INFORMATION SHOWN:
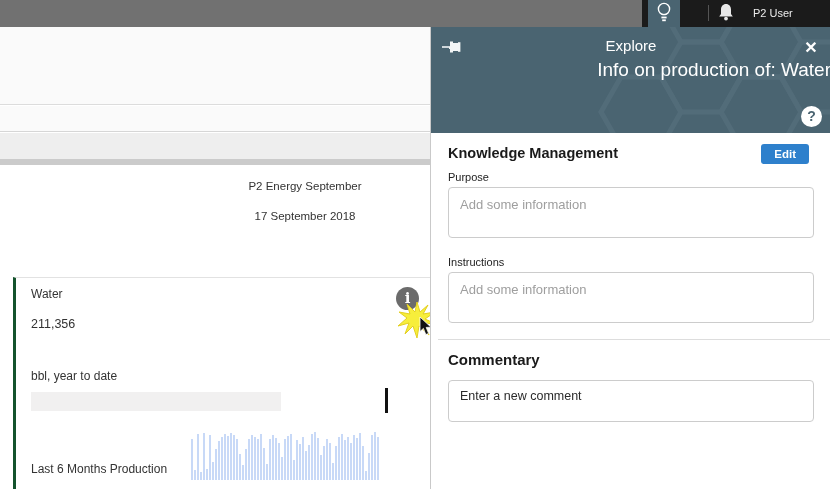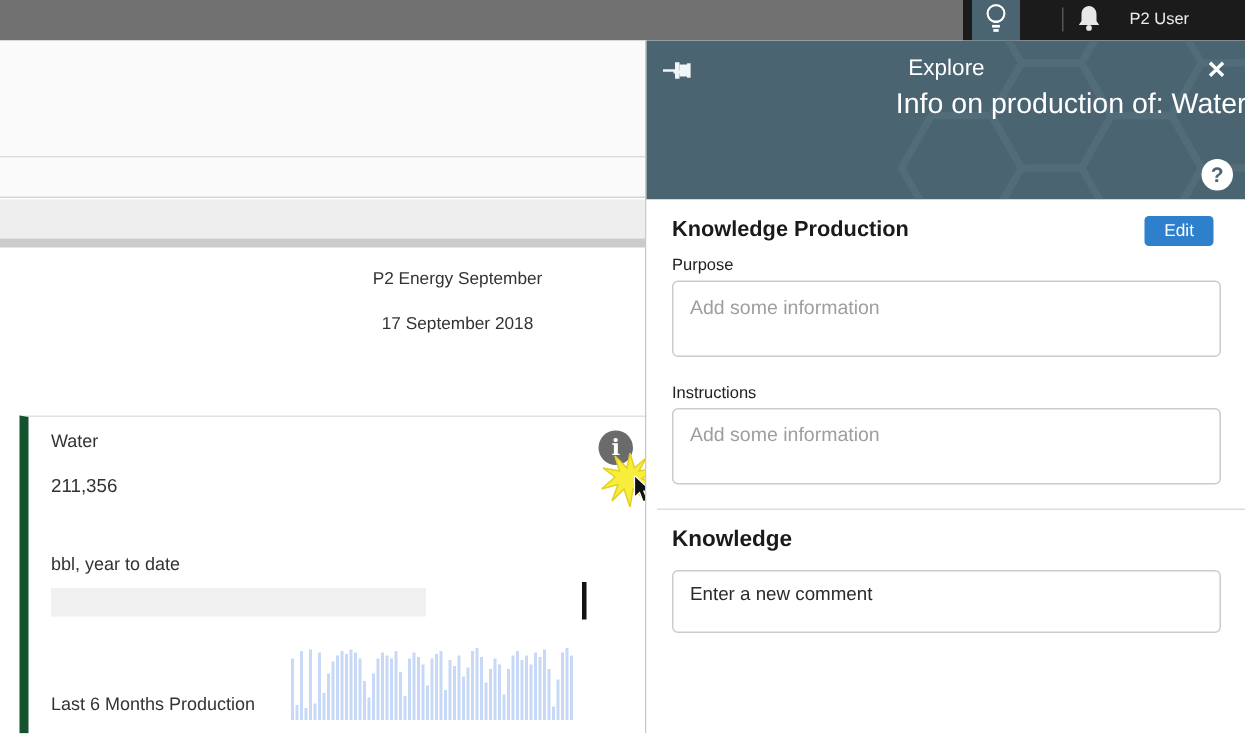--- a/index.html
+++ b/index.html
@@ -219,7 +219,7 @@
     </header>
 
     <div class="panel-body">
-      <div class="km-heading">Knowledge Production</div>
+      <div class="km-heading">Knowledge Management</div>
       <button class="edit-btn">Edit</button>
 
       <div class="field-label purpose-label">Purpose</div>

TASK INSTRUCTIONS: Among the records, find every line with the word "Knowledge" and copy it.

RESULT OF THIS EXERCISE:
-      <div class="km-heading">Knowledge Production</div>
+      <div class="km-heading">Knowledge Management</div>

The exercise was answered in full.